Fernando Botero, un artiste habité par l’“obligation de témoigner contre l’horreur” de la torture

Quand les journalistes Dan Rather et Seymour Hersh ont révélé les tortures commises par des militaires américains sur des prisonniers irakiens à Abou Ghraib, l’artiste colombien Fernando Botero se trouvait déjà au sommet de son art, et n’avait aucune raison de se lancer dans une nouvelle controverse, assure le journaliste Daniel Coronell dans un hommage rendu au peintre, mort le vendredi 15 septembre, publié par la revue Cambio.

“Ses sculptures avaient déjà été exposées sur les Champs-Élysées à Paris, sur Park Avenue à New York et sur le Grand Canal à Venise. Il était invité aux tables royales et ses peintures faisaient déjà partie des collections des plus grands musées du monde.”

Il venait même de vendre le tableau Les Musiciens pour plus de 2 millions de dollars, un record pour un artiste latino-américain vivant.

Et pourtant, il décida, à 75 ans, de passer quatorze mois à peindre 78 tableaux sur les abus commis par les militaires américains dans le cadre de la lutte contre le terrorisme.

“J’ai été bouleversé par […] l’hypocrisie d’un pays qui s’est présenté au monde comme le […] plus grand défenseur des droits humains et qui a fini par torturer des gens. […] Ce choc que j’ai ressenti, en tant qu’être humain et en tant qu’artiste, m’a imposé l’obligation de laisser un témoignage contre l’horreur”, a-t-il assuré à Daniel Coronell en 2007.

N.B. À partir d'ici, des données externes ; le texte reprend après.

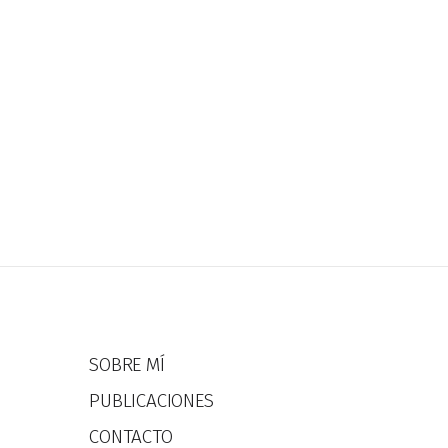
SOBRE MÍ
PUBLICACIONES
CONTACTO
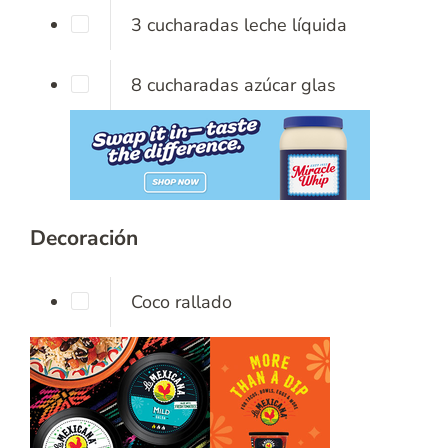
3
cucharadas
leche líquida
8
cucharadas
azúcar glas
Decoración
Coco rallado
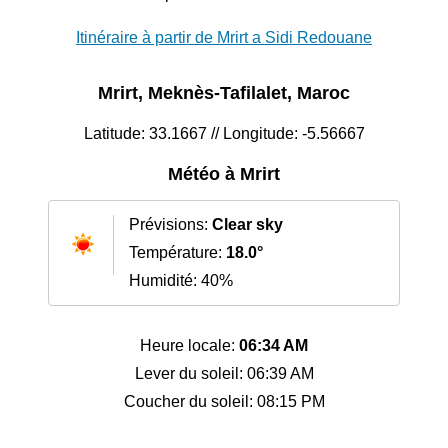
Itinéraire à partir de Mrirt a Sidi Redouane
Mrirt, Meknès-Tafilalet, Maroc
Latitude: 33.1667 // Longitude: -5.56667
Météo à Mrirt
Prévisions:
Clear sky
Température:
18.0°
Humidité: 40%
Heure locale:
06:34 AM
Lever du soleil: 06:39 AM
Coucher du soleil: 08:15 PM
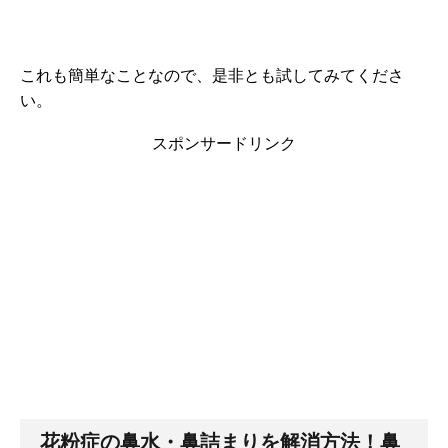
これも簡単なことなので、是非とも試してみてくださ
い。
スポンサードリンク
花粉症の鼻水・鼻詰まりを解消方法！鼻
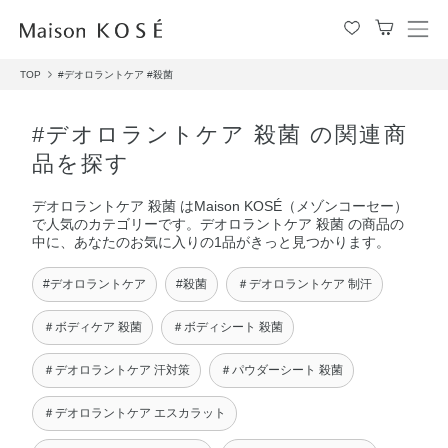
メ
ニ
TOP
#デオロラントケア
#殺菌
ュ
ー
を
#デオロラントケア 殺菌 の関連商
開
品を探す
閉
す
デオロラントケア 殺菌 はMaison KOSÉ（メゾンコーセー）
る
で人気のカテゴリーです。デオロラントケア 殺菌 の商品の
中に、あなたのお気に入りの1品がきっと見つかります。
#デオロラントケア
#殺菌
＃デオロラントケア 制汗
＃ボディケア 殺菌
＃ボディシート 殺菌
＃デオロラントケア 汗対策
＃パウダーシート 殺菌
＃デオロラントケア エスカラット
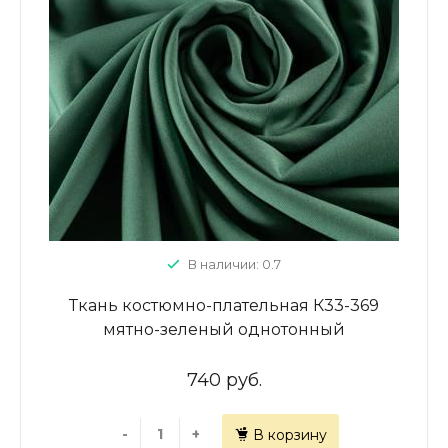
В наличии: 0.7
Ткань костюмно-плательная К33-369
мятно-зеленый однотонный
740 руб.
-
+
В корзину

Pour un art non conformiste

Alors que toutes les portes lui semblaient fermées aux États-Unis, c’est le professeur Harley Shaiken qui a réussi à faire exposer les tableaux dans la bibliothèque Doe de la prestigieuse université de Californie à Berkeley, contre l’avis du conseil de l’établissement.

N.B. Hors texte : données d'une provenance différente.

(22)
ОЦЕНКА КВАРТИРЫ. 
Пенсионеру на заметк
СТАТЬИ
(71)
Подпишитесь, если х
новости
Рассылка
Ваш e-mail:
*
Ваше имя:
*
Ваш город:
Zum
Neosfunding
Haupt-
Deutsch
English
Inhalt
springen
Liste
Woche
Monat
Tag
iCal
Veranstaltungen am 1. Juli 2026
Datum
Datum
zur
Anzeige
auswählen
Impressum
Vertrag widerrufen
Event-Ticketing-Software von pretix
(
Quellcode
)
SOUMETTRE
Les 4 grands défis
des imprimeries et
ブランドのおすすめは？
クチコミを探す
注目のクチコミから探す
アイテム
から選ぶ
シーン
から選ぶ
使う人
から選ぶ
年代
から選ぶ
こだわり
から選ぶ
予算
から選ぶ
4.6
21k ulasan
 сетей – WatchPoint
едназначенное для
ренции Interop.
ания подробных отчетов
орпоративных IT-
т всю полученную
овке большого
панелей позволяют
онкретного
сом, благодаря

Applaudi par les élèves et les professeurs, Botero a considéré cette invitation comme “une réponse au parti qu’a pris l’art de complètement se désintéresser des problèmes de la société”, car “l’art ne sert pas seulement comme décoration”.

S’il reconnaît l’importance de certaines luttes artistiques, du muralisme mexicain aux peintures marxistes italiennes ou russes, voir au Guernica de Picasso, Botero considère qu’il s’agit d’exceptions, tant “l’art a été d’une certaine manière indifférent aux problèmes de la société”.